### [PROVIDED MATERIAL]

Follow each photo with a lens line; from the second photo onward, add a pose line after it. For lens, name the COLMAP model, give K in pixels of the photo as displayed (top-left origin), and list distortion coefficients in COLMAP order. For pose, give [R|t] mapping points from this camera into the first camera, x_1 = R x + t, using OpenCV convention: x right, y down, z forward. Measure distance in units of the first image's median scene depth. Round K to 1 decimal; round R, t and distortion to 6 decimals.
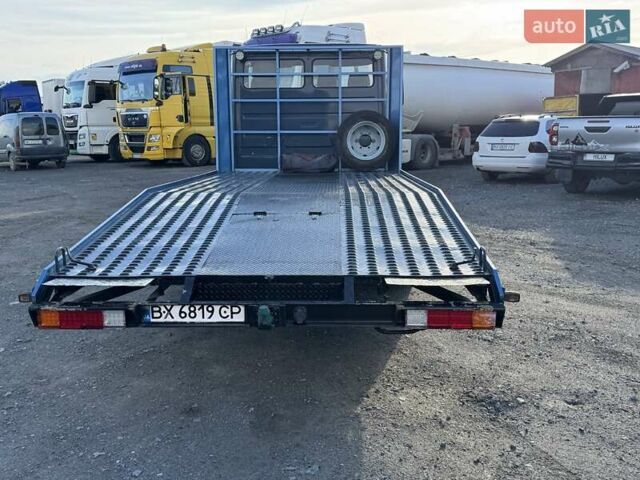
lens RADIAL K [[631.2, 0, 319.6], [0, 631.2, 243.2], [0, 0, 1]] dist [0.205607, -0.494227]
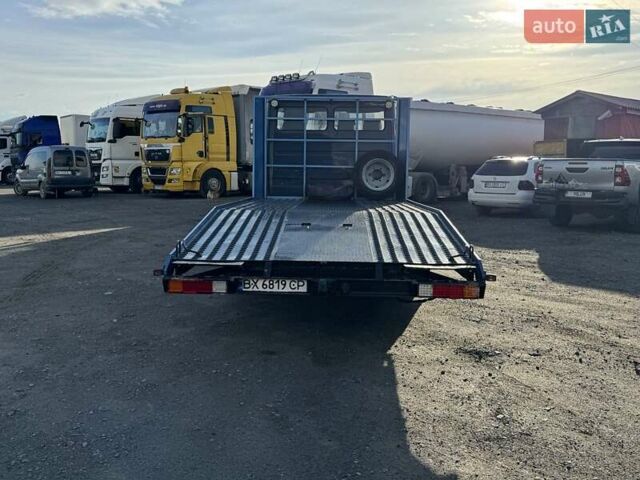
lens RADIAL K [[631.2, 0, 319.6], [0, 631.2, 243.2], [0, 0, 1]] dist [0.205607, -0.494227]
pose [[0.999818, 0.018731, 0.003623, -0.034784], [-0.018489, 0.998145, -0.058012, 0.034641], [-0.004703, 0.057935, 0.998309, -0.164331]]
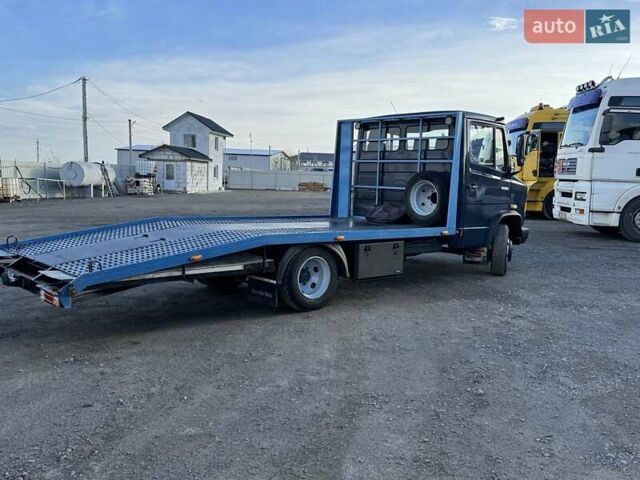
lens RADIAL K [[631.2, 0, 319.6], [0, 631.2, 243.2], [0, 0, 1]] dist [0.205607, -0.494227]
pose [[0.676712, 0.102947, -0.729015, 0.670122], [-0.159040, 0.987238, -0.008218, -0.042102], [0.718866, 0.121503, 0.684448, 0.119810]]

### [TASK STATEMENT]
The output is to be the material in full and unaltered, with pictures omitted.

### [EXPECTED ANSWER]
Follow each photo with a lens line; from the second photo onward, add a pose line after it. For lens, name the COLMAP model, give K in pixels of the photo as displayed (top-left origin), and list distortion coefficients in COLMAP order. For pose, give [R|t] mapping points from this camera into the first camera, x_1 = R x + t, using OpenCV convention: x right, y down, z forward. Measure distance in units of the first image's median scene depth. Round K to 1 decimal; round R, t and distortion to 6 decimals.
lens RADIAL K [[631.2, 0, 319.6], [0, 631.2, 243.2], [0, 0, 1]] dist [0.205607, -0.494227]
lens RADIAL K [[631.2, 0, 319.6], [0, 631.2, 243.2], [0, 0, 1]] dist [0.205607, -0.494227]
pose [[0.999818, 0.018731, 0.003623, -0.034784], [-0.018489, 0.998145, -0.058012, 0.034641], [-0.004703, 0.057935, 0.998309, -0.164331]]
lens RADIAL K [[631.2, 0, 319.6], [0, 631.2, 243.2], [0, 0, 1]] dist [0.205607, -0.494227]
pose [[0.676712, 0.102947, -0.729015, 0.670122], [-0.159040, 0.987238, -0.008218, -0.042102], [0.718866, 0.121503, 0.684448, 0.119810]]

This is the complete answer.